More than just a Book at Bedtime

Humanities' value is not calculable in media buzz and 'impact', forum hears. Matthew Reisz reports

May 12, 2011

Noted figures from politics, business and the media joined academics at a forum on The Value of Arts and Humanities in the 21st Century.

Participants in last week's event at the University of Sheffield included David Blunkett, Labour MP for Sheffield Brightside and Hillsborough and a former home secretary, who suggested that current government higher education policy could lead to "a 'brave new world' of drones led by spivs. That is why this Socratic dialogue about the future of arts and humanities really does matter," he said.

Robert Hewison, professor of cultural policy and leadership studies at City University London, said the arts and humanities "provide an understanding of both the longer-term history and the immediate context of an idea", enabling us "to understand the language in which that idea is expressed" and "respond critically and independently".

Although a university education had long been regarded as "a public good", Professor Hewison suggested that "by withdrawing direct funding for teaching the arts and humanities, the coalition government regards them as valueless".

In light of ministers' intention to create a market in tuition fees, the clustering of fees at the top of the £9,000 cap "is a sign of their naive incompetence", he said.

Equally depressing were the signs of how "impact" would be used to determine research funding, Professor Hewison continued, where "'reach' will be judged by whether you have a Twitter feed, and 'significance' by being chosen as a (BBC Radio 4) Book at Bedtime".

Peter Hitchens, the Conservative columnist, argued that the arts and humanities could and should "sustain and preserve the heart and soul of our civilisation".

Yet while it was the role of universities to defend such values, they had often been undermined by "the idea that the young should be encouraged to discover for themselves and that there is no settled body of knowledge which we are obliged to learn and teach", he said.

"Had this idea been pursued in the hard sciences, or among language students, we would have no science, and nobody who could speak any foreign languages."

The most personal contribution came from Nigel Shardlow, who works for the strategic consultancy SHM. The study of philosophy, he said, had helped him to address questions about morality, responsibility and the relationship between the mind and brain during his mother's struggle with mental illness.

"On the threshold of adulthood, we all have questions we want to explore ... when the questions are about what it means to be human, we need the humanities," he said.

Dr Shardlow also described a recent project at University College London in which cancer patients had produced personal testimonies.

Submitting this material to humanities academics "to read, interpret, understand and offer commentary" had led to "six remarkable insights into patient experience" which were now being adopted by the medical team, he said.

## DESCRIPTION OF THE TASK
Please name every person whose words are quoted in the forum article above.

(Stored records)
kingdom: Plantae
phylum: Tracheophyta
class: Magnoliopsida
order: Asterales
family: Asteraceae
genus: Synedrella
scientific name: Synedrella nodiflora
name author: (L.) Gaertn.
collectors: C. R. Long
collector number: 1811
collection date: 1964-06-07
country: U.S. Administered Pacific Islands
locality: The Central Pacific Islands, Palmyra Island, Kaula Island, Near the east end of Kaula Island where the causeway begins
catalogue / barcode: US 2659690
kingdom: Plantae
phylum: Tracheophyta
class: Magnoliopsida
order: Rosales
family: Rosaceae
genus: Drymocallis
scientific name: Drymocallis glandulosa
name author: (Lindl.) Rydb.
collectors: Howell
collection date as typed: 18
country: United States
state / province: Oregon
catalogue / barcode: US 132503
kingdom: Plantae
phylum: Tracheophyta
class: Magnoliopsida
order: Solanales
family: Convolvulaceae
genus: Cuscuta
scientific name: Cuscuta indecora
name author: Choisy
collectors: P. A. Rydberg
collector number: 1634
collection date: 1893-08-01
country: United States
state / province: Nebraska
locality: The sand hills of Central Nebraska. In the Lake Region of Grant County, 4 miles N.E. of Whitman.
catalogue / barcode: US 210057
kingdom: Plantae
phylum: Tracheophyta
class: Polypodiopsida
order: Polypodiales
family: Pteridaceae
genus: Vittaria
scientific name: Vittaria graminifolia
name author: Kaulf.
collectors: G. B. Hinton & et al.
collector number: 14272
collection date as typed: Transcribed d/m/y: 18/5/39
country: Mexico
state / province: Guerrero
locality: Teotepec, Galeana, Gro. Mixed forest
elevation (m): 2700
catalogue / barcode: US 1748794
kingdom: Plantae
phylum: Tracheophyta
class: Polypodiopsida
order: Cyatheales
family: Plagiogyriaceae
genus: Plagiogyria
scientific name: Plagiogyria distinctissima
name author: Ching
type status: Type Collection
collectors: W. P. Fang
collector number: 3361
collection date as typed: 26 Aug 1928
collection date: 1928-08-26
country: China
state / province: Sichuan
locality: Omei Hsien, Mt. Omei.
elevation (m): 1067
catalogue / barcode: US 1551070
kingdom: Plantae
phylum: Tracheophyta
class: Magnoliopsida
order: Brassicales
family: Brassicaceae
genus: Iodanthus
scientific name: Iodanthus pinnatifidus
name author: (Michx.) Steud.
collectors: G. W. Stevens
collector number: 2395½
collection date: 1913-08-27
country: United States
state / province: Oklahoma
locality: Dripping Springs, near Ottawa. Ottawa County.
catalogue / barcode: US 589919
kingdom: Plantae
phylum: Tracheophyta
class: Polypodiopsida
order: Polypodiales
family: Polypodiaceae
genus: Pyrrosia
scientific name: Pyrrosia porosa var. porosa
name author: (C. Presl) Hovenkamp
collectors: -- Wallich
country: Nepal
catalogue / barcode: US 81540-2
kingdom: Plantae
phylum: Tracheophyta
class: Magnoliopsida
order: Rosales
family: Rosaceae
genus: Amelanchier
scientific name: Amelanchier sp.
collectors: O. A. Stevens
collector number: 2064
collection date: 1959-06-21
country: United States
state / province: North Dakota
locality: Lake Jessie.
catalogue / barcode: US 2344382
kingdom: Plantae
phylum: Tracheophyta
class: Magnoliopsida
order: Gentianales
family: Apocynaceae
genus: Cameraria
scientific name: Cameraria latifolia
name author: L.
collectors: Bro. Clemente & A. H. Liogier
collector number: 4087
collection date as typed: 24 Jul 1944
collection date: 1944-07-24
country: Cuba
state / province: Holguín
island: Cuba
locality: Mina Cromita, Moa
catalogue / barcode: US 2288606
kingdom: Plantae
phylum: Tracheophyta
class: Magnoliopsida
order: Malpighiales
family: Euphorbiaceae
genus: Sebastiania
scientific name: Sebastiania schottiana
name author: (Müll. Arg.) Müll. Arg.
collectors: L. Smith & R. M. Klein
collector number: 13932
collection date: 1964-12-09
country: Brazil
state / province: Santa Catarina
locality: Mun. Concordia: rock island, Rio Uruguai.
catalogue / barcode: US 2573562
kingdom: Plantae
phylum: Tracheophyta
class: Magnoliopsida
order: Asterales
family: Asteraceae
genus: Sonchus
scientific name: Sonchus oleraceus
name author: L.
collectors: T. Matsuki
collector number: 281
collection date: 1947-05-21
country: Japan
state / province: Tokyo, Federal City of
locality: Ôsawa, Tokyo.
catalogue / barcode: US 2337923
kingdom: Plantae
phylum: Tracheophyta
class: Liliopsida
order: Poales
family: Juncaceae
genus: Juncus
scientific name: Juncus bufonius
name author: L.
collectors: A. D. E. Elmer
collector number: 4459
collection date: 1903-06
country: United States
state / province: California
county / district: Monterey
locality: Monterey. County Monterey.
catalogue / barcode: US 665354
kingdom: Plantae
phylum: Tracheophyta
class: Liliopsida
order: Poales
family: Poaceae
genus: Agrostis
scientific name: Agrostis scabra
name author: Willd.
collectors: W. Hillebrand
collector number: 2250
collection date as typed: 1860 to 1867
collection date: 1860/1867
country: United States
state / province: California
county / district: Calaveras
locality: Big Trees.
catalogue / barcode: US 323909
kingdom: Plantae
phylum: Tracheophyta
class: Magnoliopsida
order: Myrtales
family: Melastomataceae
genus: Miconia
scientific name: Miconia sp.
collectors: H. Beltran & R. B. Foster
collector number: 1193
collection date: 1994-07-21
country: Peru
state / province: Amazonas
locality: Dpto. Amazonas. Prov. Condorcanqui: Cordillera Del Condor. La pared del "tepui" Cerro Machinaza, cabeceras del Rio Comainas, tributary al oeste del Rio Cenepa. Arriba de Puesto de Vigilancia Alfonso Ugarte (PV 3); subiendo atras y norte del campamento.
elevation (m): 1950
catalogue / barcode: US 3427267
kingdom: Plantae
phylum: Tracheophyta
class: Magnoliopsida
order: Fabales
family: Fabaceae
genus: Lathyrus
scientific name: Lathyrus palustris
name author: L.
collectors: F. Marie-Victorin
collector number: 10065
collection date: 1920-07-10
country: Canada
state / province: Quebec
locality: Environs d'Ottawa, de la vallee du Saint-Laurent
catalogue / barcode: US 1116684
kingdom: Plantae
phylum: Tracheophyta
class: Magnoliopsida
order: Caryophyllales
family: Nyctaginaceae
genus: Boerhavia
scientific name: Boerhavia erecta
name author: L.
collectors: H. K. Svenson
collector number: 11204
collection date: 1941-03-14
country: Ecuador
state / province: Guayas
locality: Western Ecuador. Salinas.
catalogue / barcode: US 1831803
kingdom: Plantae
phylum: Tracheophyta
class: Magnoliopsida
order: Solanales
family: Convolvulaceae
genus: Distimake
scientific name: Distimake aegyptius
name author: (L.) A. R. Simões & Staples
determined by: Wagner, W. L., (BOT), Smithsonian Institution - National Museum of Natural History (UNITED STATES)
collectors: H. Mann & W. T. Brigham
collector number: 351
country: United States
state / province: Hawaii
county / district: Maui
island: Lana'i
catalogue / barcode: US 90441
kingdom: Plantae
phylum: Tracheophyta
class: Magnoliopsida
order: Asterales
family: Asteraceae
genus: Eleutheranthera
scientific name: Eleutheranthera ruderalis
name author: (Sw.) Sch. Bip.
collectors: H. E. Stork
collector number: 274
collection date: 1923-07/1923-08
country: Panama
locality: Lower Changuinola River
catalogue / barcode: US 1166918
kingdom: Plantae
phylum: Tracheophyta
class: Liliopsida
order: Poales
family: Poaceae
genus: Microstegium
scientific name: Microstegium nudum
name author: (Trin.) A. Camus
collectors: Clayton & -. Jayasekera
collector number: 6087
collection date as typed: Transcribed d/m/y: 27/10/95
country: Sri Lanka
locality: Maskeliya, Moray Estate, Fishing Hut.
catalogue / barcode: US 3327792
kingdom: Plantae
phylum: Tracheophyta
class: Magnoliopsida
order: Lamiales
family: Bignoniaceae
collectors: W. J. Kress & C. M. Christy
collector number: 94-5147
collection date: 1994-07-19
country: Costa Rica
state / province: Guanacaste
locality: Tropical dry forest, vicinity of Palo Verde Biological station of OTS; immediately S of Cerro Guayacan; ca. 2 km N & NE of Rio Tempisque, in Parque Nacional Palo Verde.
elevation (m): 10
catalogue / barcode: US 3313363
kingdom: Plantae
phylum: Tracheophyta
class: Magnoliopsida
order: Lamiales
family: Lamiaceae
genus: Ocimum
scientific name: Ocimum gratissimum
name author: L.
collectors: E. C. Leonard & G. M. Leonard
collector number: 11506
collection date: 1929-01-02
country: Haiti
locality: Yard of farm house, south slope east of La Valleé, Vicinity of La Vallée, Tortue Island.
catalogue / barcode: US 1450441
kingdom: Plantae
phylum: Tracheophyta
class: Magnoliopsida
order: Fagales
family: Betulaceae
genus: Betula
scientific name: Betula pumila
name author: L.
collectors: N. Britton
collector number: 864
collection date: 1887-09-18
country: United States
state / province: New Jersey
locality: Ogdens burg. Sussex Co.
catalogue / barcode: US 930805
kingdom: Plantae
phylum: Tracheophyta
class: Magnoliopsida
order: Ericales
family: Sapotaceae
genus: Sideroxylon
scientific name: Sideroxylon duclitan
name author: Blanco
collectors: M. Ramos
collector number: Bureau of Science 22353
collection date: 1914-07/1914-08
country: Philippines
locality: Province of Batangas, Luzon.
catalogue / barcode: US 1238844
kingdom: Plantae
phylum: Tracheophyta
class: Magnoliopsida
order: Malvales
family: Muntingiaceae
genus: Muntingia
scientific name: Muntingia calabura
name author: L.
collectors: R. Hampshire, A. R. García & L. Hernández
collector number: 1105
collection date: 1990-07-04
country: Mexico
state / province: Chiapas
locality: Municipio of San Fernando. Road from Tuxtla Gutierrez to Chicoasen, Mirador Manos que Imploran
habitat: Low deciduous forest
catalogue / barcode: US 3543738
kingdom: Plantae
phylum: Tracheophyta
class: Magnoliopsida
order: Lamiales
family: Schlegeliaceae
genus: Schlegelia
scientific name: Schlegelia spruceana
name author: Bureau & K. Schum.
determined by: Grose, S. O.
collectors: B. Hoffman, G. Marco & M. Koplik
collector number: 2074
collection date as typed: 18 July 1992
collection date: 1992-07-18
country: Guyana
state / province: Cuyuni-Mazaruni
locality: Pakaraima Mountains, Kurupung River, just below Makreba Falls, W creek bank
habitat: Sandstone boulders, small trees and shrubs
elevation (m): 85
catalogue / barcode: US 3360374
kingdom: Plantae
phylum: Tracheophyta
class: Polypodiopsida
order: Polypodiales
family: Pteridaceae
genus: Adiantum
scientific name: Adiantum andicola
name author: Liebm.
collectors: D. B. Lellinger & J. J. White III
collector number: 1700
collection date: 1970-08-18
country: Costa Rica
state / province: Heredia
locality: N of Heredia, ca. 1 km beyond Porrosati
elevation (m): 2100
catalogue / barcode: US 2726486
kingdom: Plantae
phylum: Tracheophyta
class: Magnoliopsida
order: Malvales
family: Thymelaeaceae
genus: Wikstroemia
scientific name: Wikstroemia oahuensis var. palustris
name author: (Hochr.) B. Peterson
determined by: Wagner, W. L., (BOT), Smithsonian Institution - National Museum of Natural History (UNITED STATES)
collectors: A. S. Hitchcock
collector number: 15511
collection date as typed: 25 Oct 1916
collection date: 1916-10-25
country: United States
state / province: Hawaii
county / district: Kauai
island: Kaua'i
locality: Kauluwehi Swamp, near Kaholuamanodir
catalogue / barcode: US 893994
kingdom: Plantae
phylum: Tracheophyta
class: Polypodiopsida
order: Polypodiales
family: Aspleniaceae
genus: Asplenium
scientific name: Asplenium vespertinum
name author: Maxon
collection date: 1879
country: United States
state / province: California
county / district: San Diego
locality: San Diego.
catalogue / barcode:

## EXERCISE RESULT
David Blunkett
Robert Hewison
Peter Hitchens
Nigel Shardlow